Como toda tentativa de repetição da História, há na aventura bolsonarista, nostálgica do regime militar, um tanto de farsa. O próprio presidente Jair Bolsonaro não foi exatamente um exemplo de bom militar e seria preciso um grande esforço para vê-lo como líder de uma retomada dos ideais que moveram os generais que governaram o Brasil entre 1964 e 1985
Qualquer um que tenha acompanhado a trajetória de Bolsonaro sabe que ele não foi um personagem do regime de 1964, mesmo porque não tinha idade para ter sido. E o modo como agiu destoa, aliás, dos ditames daquele regime. O então capitão foi preso por indisciplina ao reclamar dos baixos soldos da tropa, e entrou na carreira política como uma espécie de líder sindical portando as reivindicações dos oficiais de baixa patente, uma posição que pode ser classificada como de esquerda, e não de direita. Tornado presidente, sua política econômica liberal e privatista nada tem a ver com o nacional-estatismo do regime dos generais.
 
Diante destas constatações, o autor do artigo deduz que o ponto não resolvido do passado, ao contrário do que se supõe, não se localiza em 1964, mas em 1985, marco inicial da "Nova República".
 
De fato, o regime iniciado em 1964 e encerrado em 1985 não possui mais conexões com o presente.
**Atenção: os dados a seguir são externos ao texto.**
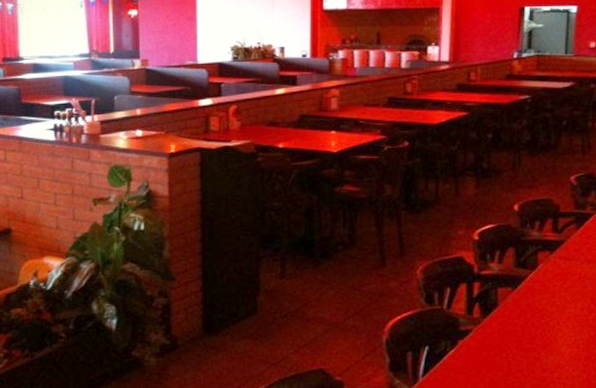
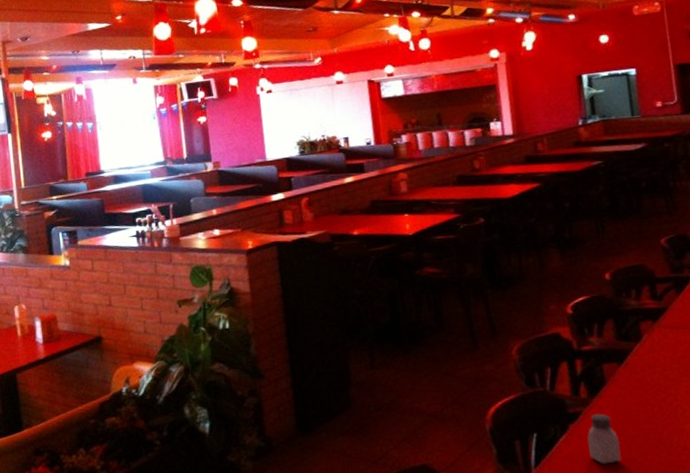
saltshaker: none [473,332,503,377] -> present [587,413,622,465]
Subversivos armados são personagens extintos, como extinto está o modelo econômico desenvolvimentista de substituição de importações, iniciado por Vargas nos anos 30, levado pelos militares ao auge nos anos 70, e ao esgotamento nos anos 80. O malogro econômico do regime pôs fim ao mito de que os militares seriam governantes mais competentes que os civis, e desde então não se ouviram mais clamores pela volta dos militares ao poder, exceto em época recente, mas já em indisfarçável tom de saudosismo. Todos sabem que o regime de 1964 é incompatível com o tempo histórico atual, começando pelos militares que ora fazem parte do governo.
 
Mas não foi apenas o sonho desenvolvimentista autoritário dos generais que se esboroou naquele ano de 1985. A utopia socialista dos opositores do regime também já vinha em adiantada decomposição, o que foi confirmado ao final da década pela queda dos regimes socialistas do leste. Bem observou o autor do artigo, não foram apenas os bolsonaristas os inconformados em 1985. Naquele mesmo ano o PT proibiu seus oito parlamentares de participar do processo de escolha do presidente no colégio eleitoral e chegou a afastar os três que contrariaram a ordem e votaram em Tancredo Neves. Depois seus deputados negaram-se a assinar a constituição de 1988, deixando claro que não a reconheciam por considerá-la uma farsa da democracia burguesa. Ao mesmo tempo em que participavam de eleições e embrenhavam-se cada vez mais nos meandros da democracia burguesa que diziam não reconhecer, os petistas conservavam o discurso sectário, presos a um passado não resolvido que prometiam obsessivamente retomar em algum momento no futuro. A corda se esticou, e se rompeu em 2016, sinalizando a ruptura entre a prisão no passado e o futuro que não conseguiam alcançar. Conclui o autor do artigo:
É nesse ponto que o petismo e o bolsonarismo se encontram: no desconforto sobre o desfecho do regime militar. Para os bolsonaristas, a Nova República serviu para franquear a máquina estatal a parasitas do dinheiro público e a minorias moralmente abjetas, alimentando saudades da ditadura, supostamente incorruptível e a salvo da perversão comunista. Para os petistas, a Nova República foi o modo que as elites encontraram para proteger seu modelo hegemônico das demandas crescentes de inclusão social e participação política desde os estertores da ditadura
A sensação que fica é a de quem pegou um atalho errado, e deparando-se como fim da trilha, quer voltar ao ponto de partida. O clima é de saudosismo, farsa e desalento. O país do futuro perdeu seu norte em 1985. E agora vive do passado. Até quando?